By 1975, Gerald had achieved great success as a teacher, having a positive impact on the young minds of the community. But the urge to travel on and test himself elsewhere put him in motion again.

“I go back on it and I think, why the hell did I leave? And of course, the reason is simple: it was for the money. I went for bigger and better opportunities that were elsewhere.”

He then moved back to Québec and started a career in personnel management, working for various companies. He worked for organizations such as Atomic Energy of Canada Ltd. in Glace Bay, and Electrolux Canada. He advanced quickly, but after working up to 80 hours a week, he felt that it was time again to move on.

He decided to return to return to his love of theatre and he began performing with his own theatre group in Sherbrooke, Quebec. His group performed summer stock theatre, which he participated in for seven or eight years, usually as director.

Having attained success in yet another line of work, the need to move came again. This time it was a return to teaching. Surprisingly, he found himself teaching English yet again.

He saw a position advertised by the federal government looking for someone to teach English to French speaking civil servants in the Sherbrooke area. He took the position, which in turn opened up other opportunities with the federal government.

“Because I then became a public servant of the federal government, they were sending me job postings all over the place. And a job posting came up for a Human Rights Officer, and I said ‘Hey, why not?’”

Gerald expected to be posted close to his home town in Montreal, but was offered a human rights officer position in Halifax. He moved back to the East Coast and again climbed up the ranks. By 1993, he became regional director for the Canadian Human Rights Commission for the Atlantic provinces. In 2000, he moved yet again to Ottawa as a conciliator and mediator, finishing his career when he retired at the age of 63.

He then moved back to Port aux Basques for his retirement, living in the same home he boarded in during his time teaching. That seems fitting, as he looks back on his time teaching here as the best years of his life.

Recalling his time as a school teacher, he said, “I remember these times as probably the most rewarding parts of all my years in the working environment. I’ve had a lot success in other aspects of life, in other professions, but these are probably the ones I cherish the most.”
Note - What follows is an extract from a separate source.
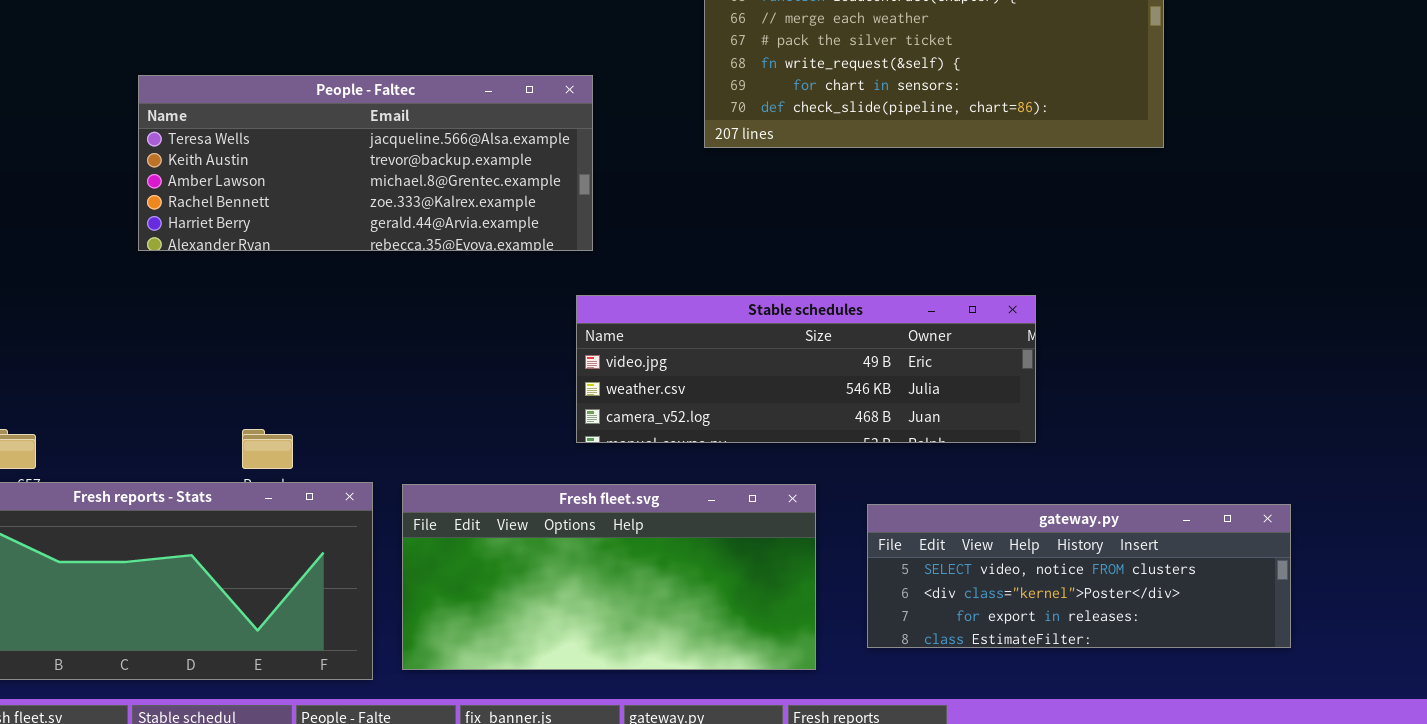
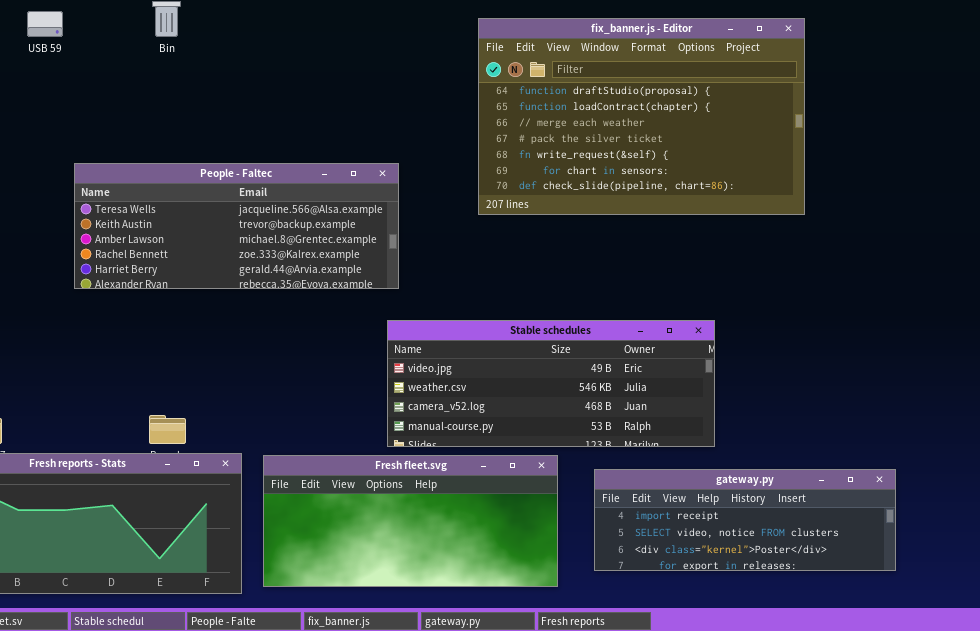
Stable schedules: [576,295,1036,443] -> [387,320,715,447], resized
gateway.py: [867,504,1291,648] -> [594,469,896,571], scrolled up 1 row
When asked what advice he would give those entering retirement, he advised to not stand still.

“Keep busy! Darn it, keep busy! I had some very good friends with whom I worked at the human rights commission who decided to take it easy after they retired, and within maybe 10 months, a year, 2 years, they were dead.”

Gerald has lived by these words. Even in retirement he often traveled, usually down south to avoid Newfoundland winters. First he went to Haiti for 3 years. Then, assisted by his friend, Lise Laverdiere, he travelled to Panama and met a good friend in Germain Courchesne. He would spend many winters there, staying in a small house behind Courchesne’s. He then discovered Bocas del Toro, a small island in the Caribbean. Gerald would travel about the town on a motor scooter and take in the world-renowned beaches. He would also find a small French-Canadian enclave here as well.

When asked what advice he would give to the young teachers just entering the profession, his answer is to enjoy it.

“It’s not just a profession. It is a calling to mould, to create, to advance young minds. And even at high school level, they’re still young minds. They’re still forming their views of the world. Help them along that way. It’s a calling just as much as, let’s say, nursing, where you devote your life to the betterment of others.”